Records for this exercise |
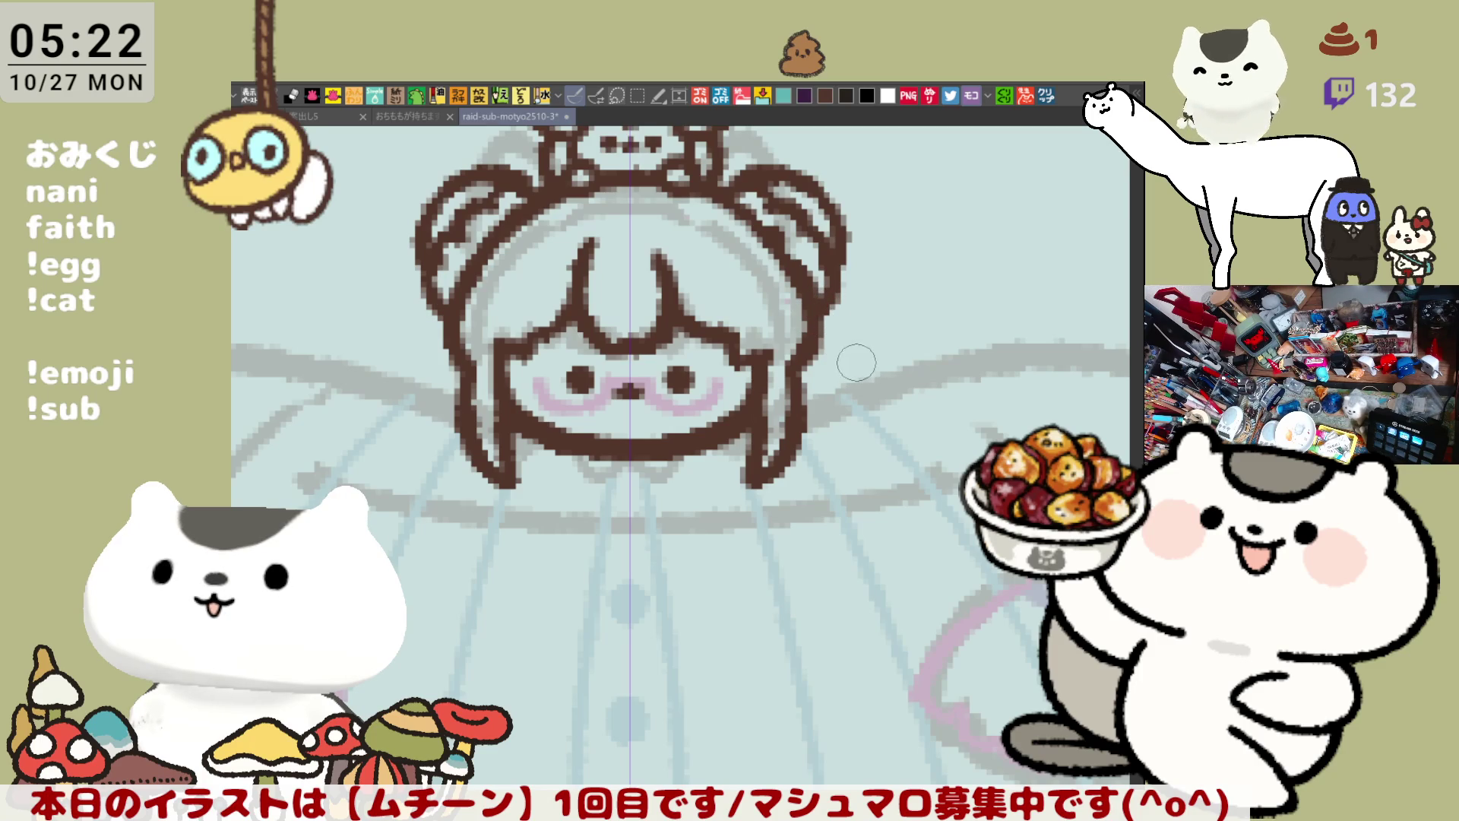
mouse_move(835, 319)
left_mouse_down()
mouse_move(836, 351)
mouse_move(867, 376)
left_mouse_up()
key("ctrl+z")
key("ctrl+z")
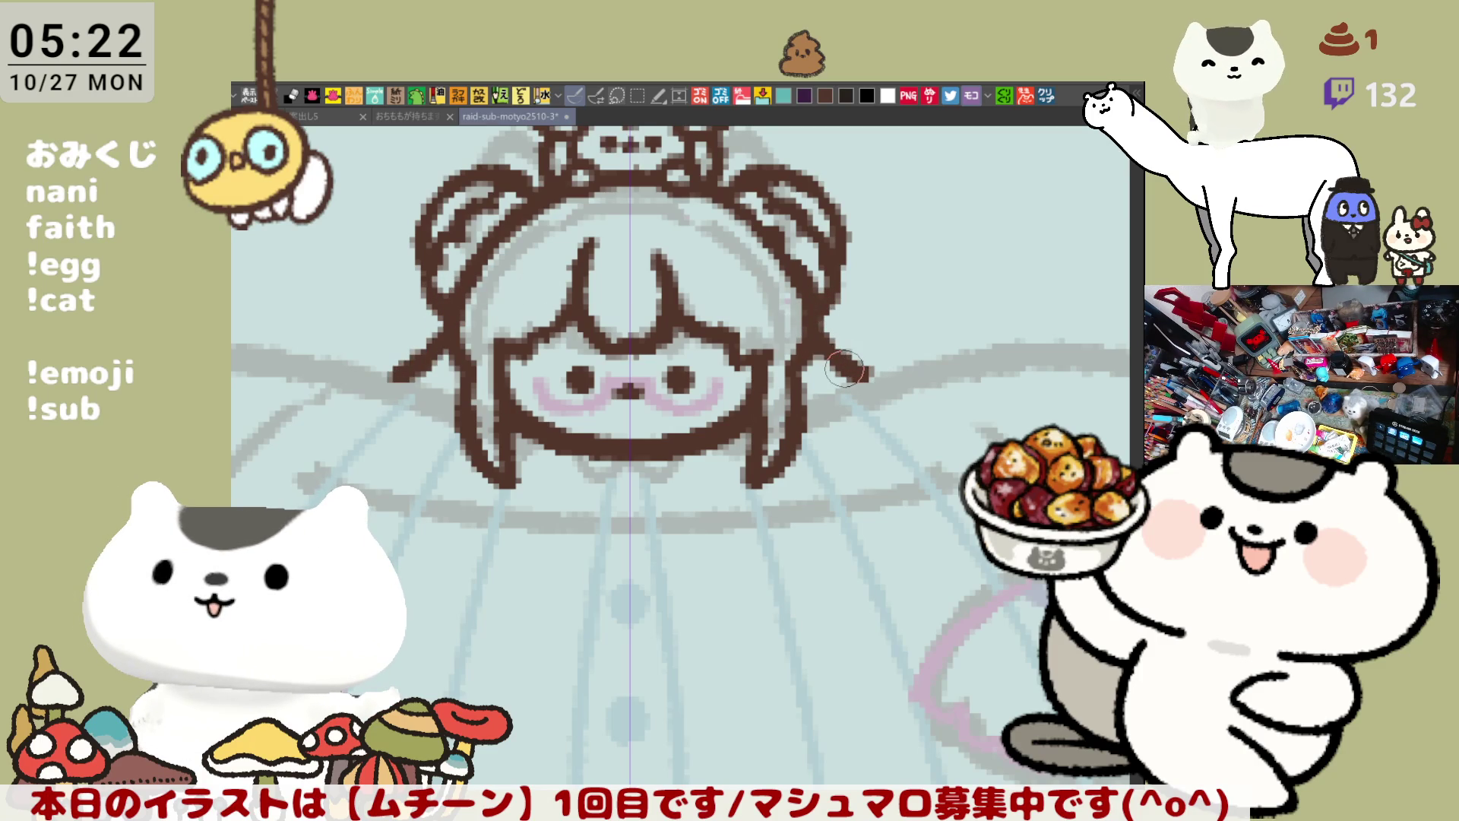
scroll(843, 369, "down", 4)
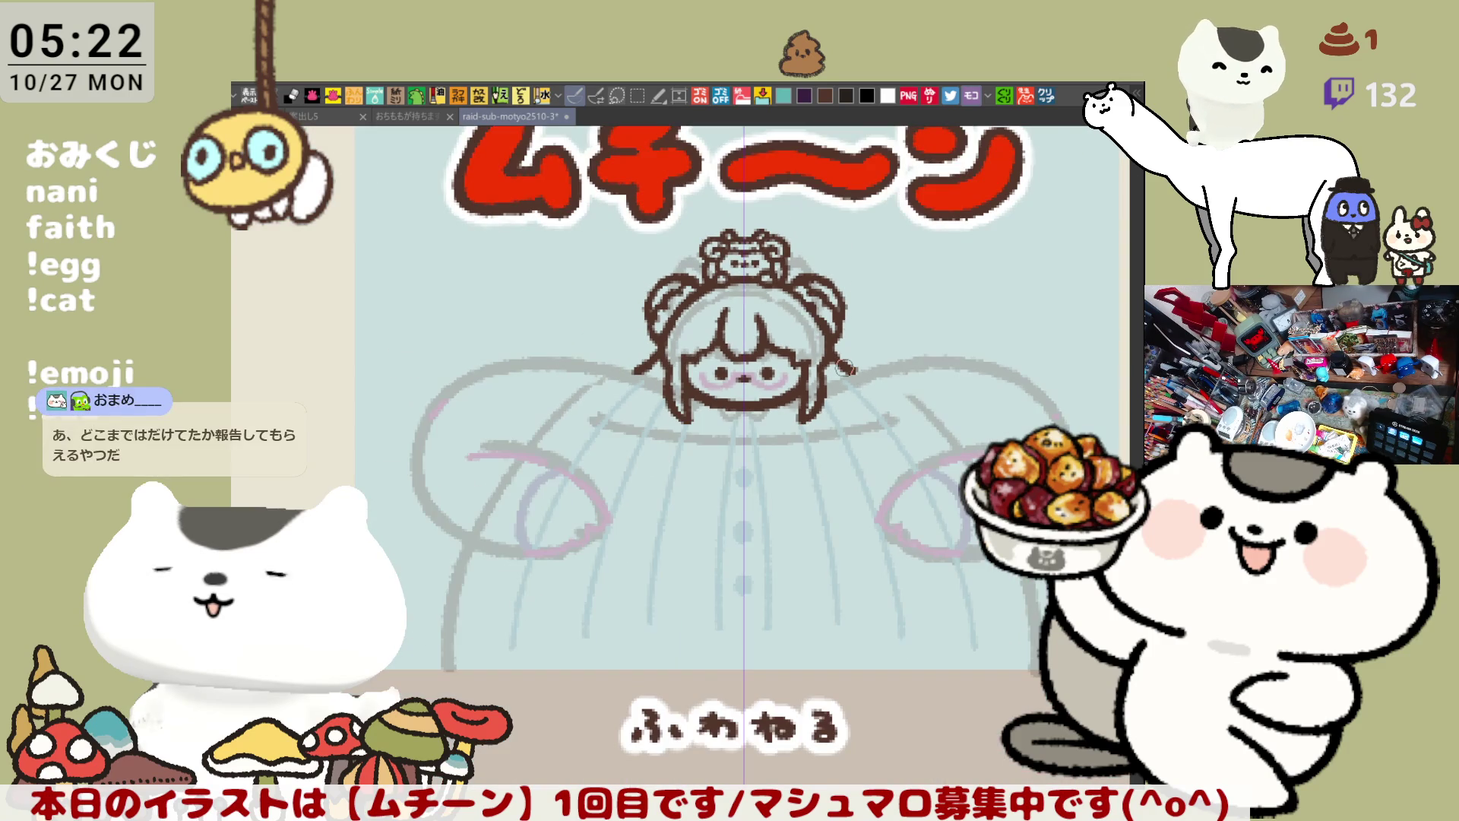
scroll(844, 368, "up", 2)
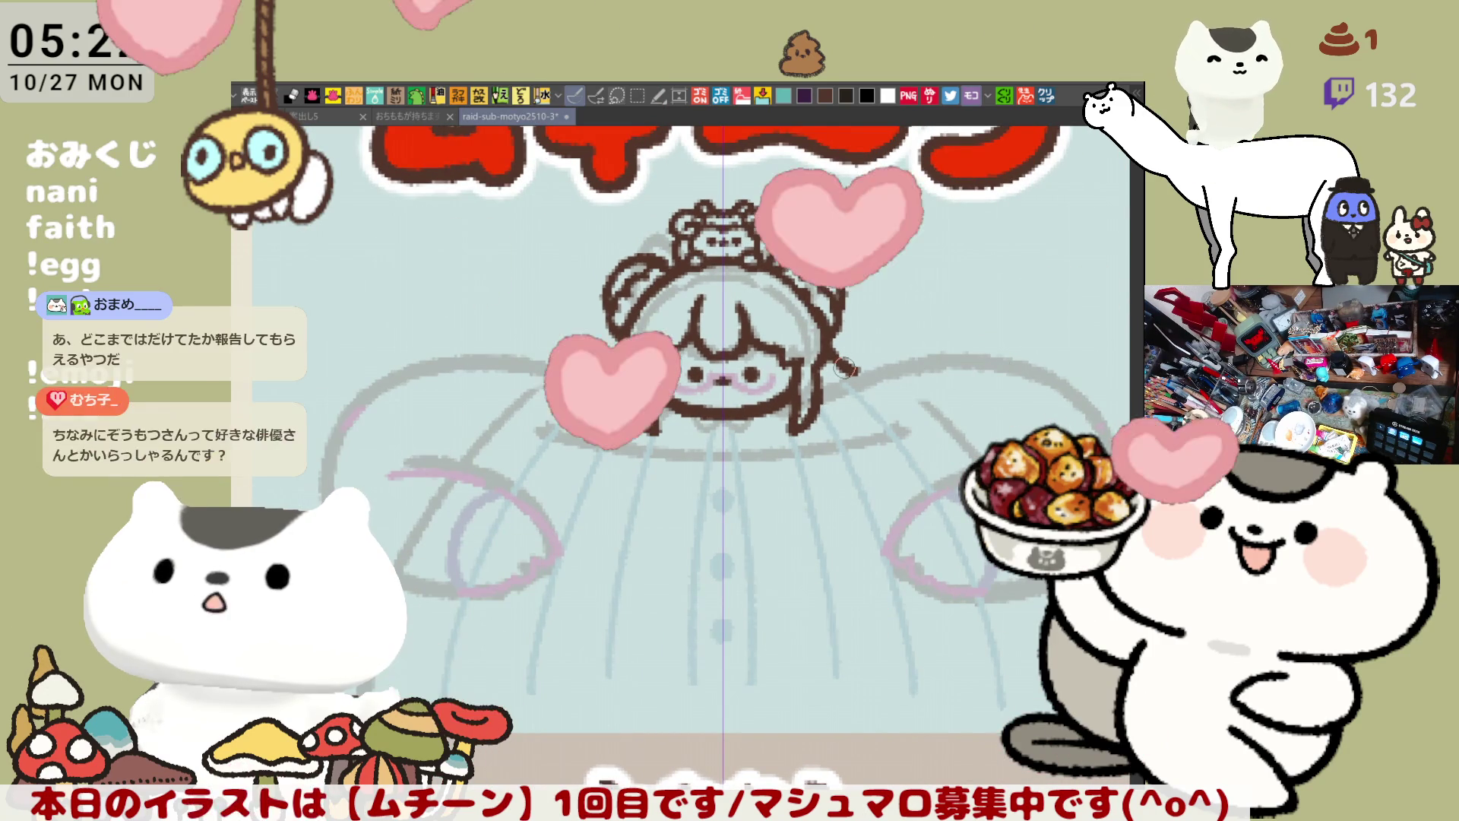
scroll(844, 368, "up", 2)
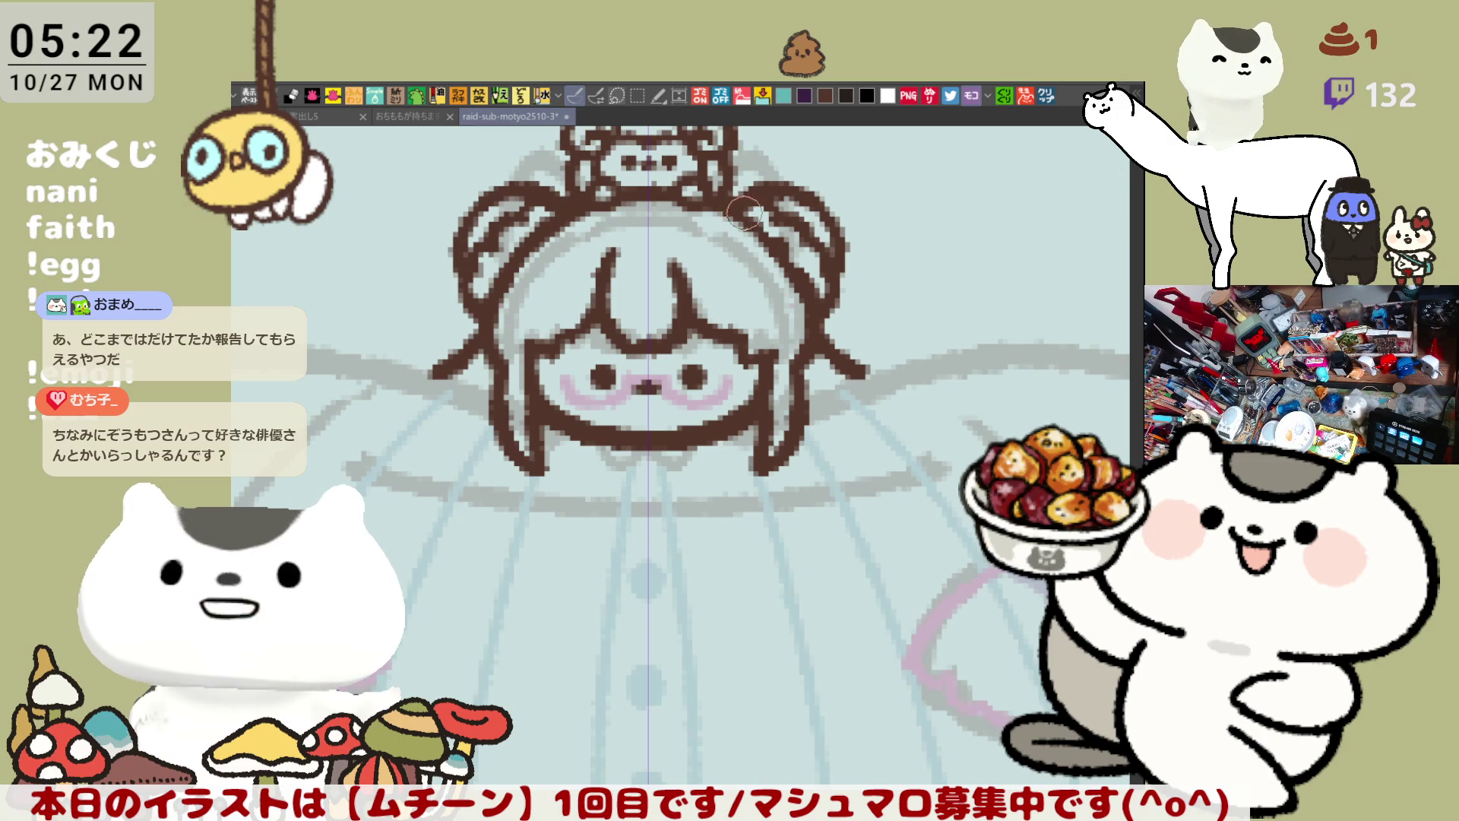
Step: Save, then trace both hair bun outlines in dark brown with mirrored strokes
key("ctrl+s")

Your objective |
The records above are to be repeated exactly, with the pictures left out.

Response to this task |
mouse_move(835, 319)
left_mouse_down()
mouse_move(836, 351)
mouse_move(867, 376)
left_mouse_up()
key("ctrl+z")
key("ctrl+z")
scroll(843, 369, "down", 4)
scroll(844, 368, "up", 2)
scroll(844, 368, "up", 2)
Step: Save, then trace both hair bun outlines in dark brown with mirrored strokes
key("ctrl+s")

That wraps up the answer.